[YOUR TASK]
Below is a listing. Write out exactly its lines between the one holding "15: (1260, 74)" and the one holding "53: (153, 21)", inclusive.
*** Opening of SUPPLIED RECORDS ***
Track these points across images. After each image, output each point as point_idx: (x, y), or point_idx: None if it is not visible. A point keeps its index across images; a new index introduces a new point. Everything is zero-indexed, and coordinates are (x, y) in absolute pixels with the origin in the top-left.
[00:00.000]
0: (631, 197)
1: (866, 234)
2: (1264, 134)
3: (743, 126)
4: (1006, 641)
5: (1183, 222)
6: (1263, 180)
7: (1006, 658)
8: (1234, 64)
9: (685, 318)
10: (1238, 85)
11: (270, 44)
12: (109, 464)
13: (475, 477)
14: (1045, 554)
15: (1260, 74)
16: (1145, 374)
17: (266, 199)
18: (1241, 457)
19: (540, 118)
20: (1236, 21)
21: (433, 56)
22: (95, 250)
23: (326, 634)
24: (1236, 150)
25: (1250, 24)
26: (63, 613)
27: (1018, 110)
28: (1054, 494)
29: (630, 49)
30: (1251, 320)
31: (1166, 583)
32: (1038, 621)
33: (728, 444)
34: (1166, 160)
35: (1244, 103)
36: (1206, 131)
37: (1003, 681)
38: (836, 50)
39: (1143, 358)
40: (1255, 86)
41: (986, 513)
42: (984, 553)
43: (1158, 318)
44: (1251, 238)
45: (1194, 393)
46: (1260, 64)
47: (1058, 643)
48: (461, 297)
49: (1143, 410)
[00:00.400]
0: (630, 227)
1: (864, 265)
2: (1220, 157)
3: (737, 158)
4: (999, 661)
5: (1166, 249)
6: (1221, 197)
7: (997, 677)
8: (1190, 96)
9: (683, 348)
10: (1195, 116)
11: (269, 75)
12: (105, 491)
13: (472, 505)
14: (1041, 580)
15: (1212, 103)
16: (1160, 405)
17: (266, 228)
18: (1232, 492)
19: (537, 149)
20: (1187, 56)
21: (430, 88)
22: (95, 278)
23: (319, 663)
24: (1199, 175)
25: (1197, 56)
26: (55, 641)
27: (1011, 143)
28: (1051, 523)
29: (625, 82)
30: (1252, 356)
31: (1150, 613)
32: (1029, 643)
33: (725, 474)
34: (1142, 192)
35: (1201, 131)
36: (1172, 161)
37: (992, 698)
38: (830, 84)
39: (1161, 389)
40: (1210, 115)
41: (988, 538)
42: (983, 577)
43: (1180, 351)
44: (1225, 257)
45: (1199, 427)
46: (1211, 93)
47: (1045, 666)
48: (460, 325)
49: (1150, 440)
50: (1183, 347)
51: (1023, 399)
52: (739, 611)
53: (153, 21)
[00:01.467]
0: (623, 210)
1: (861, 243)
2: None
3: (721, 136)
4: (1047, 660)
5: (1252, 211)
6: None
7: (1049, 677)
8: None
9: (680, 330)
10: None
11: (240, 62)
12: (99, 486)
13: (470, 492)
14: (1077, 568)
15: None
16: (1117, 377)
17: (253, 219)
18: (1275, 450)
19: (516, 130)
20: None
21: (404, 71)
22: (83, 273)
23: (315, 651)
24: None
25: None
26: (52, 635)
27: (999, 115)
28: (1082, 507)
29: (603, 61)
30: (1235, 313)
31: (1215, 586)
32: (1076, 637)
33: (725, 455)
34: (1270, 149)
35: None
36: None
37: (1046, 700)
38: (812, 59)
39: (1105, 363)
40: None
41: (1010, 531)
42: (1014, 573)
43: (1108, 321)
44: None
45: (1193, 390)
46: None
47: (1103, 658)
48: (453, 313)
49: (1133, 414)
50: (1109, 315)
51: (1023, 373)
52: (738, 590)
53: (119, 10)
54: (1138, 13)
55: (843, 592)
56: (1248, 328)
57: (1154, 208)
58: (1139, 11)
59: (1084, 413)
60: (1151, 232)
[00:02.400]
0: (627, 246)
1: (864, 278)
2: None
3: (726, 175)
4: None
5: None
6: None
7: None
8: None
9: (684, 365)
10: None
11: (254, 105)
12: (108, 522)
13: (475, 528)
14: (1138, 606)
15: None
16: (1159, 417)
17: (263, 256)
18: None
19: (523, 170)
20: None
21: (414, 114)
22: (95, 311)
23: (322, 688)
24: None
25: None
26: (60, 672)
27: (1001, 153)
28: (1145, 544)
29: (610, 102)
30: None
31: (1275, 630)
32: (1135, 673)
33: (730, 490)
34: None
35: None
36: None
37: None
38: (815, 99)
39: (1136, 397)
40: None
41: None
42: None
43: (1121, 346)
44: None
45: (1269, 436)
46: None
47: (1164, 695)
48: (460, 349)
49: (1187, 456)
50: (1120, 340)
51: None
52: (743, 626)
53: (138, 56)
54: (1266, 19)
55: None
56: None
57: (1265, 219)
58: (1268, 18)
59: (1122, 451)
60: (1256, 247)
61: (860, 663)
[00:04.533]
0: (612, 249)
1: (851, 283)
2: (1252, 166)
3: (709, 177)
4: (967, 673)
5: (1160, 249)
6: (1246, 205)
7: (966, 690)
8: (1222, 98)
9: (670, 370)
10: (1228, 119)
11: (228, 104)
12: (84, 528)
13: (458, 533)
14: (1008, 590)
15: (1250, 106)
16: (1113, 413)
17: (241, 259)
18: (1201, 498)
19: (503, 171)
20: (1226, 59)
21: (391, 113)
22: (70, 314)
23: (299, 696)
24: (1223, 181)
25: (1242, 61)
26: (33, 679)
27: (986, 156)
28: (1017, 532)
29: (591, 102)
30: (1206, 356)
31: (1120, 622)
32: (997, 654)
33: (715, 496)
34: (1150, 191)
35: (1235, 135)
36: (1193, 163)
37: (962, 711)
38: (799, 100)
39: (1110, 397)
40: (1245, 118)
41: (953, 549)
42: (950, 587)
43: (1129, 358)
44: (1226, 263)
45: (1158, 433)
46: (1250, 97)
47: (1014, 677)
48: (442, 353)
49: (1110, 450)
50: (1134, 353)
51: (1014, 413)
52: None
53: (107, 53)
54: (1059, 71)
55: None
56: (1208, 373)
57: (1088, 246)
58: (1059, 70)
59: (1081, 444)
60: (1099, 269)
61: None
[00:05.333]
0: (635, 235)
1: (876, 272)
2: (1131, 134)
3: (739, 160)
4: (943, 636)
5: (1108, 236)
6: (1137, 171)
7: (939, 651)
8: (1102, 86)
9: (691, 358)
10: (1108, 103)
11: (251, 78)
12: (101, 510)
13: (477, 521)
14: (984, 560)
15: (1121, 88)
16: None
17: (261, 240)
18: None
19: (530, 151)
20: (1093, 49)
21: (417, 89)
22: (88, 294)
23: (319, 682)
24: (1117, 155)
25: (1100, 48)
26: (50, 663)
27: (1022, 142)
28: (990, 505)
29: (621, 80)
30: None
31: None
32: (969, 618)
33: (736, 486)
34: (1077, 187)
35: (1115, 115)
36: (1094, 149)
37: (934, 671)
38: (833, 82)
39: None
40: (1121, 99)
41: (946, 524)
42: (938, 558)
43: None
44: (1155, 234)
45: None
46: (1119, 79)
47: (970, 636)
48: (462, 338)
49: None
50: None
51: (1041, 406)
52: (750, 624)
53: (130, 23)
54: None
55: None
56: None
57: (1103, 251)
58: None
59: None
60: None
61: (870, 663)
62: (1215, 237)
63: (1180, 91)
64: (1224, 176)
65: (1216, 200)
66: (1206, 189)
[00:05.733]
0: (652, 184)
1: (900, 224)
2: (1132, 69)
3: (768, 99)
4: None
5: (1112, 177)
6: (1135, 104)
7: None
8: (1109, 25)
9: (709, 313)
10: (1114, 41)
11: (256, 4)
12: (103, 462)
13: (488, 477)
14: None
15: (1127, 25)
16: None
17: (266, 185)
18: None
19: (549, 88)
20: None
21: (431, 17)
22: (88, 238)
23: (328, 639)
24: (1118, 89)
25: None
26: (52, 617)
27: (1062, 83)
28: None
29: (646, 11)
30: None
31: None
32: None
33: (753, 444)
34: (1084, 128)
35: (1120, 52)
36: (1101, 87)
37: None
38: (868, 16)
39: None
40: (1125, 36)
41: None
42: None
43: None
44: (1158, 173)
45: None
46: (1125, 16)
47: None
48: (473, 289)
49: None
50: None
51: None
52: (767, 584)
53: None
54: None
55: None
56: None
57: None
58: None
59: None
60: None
*** Close of SUPPLIED RECORDS ***
[REPLY TO THE TASK]
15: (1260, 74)
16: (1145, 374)
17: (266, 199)
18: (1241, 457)
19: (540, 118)
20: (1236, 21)
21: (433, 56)
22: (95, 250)
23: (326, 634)
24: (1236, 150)
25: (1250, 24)
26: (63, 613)
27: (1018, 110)
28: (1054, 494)
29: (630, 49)
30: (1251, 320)
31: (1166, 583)
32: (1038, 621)
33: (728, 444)
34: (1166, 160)
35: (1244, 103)
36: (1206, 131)
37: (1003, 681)
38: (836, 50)
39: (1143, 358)
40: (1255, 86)
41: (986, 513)
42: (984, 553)
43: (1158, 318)
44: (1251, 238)
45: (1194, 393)
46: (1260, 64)
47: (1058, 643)
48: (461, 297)
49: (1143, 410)
[00:00.400]
0: (630, 227)
1: (864, 265)
2: (1220, 157)
3: (737, 158)
4: (999, 661)
5: (1166, 249)
6: (1221, 197)
7: (997, 677)
8: (1190, 96)
9: (683, 348)
10: (1195, 116)
11: (269, 75)
12: (105, 491)
13: (472, 505)
14: (1041, 580)
15: (1212, 103)
16: (1160, 405)
17: (266, 228)
18: (1232, 492)
19: (537, 149)
20: (1187, 56)
21: (430, 88)
22: (95, 278)
23: (319, 663)
24: (1199, 175)
25: (1197, 56)
26: (55, 641)
27: (1011, 143)
28: (1051, 523)
29: (625, 82)
30: (1252, 356)
31: (1150, 613)
32: (1029, 643)
33: (725, 474)
34: (1142, 192)
35: (1201, 131)
36: (1172, 161)
37: (992, 698)
38: (830, 84)
39: (1161, 389)
40: (1210, 115)
41: (988, 538)
42: (983, 577)
43: (1180, 351)
44: (1225, 257)
45: (1199, 427)
46: (1211, 93)
47: (1045, 666)
48: (460, 325)
49: (1150, 440)
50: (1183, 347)
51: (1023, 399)
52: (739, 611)
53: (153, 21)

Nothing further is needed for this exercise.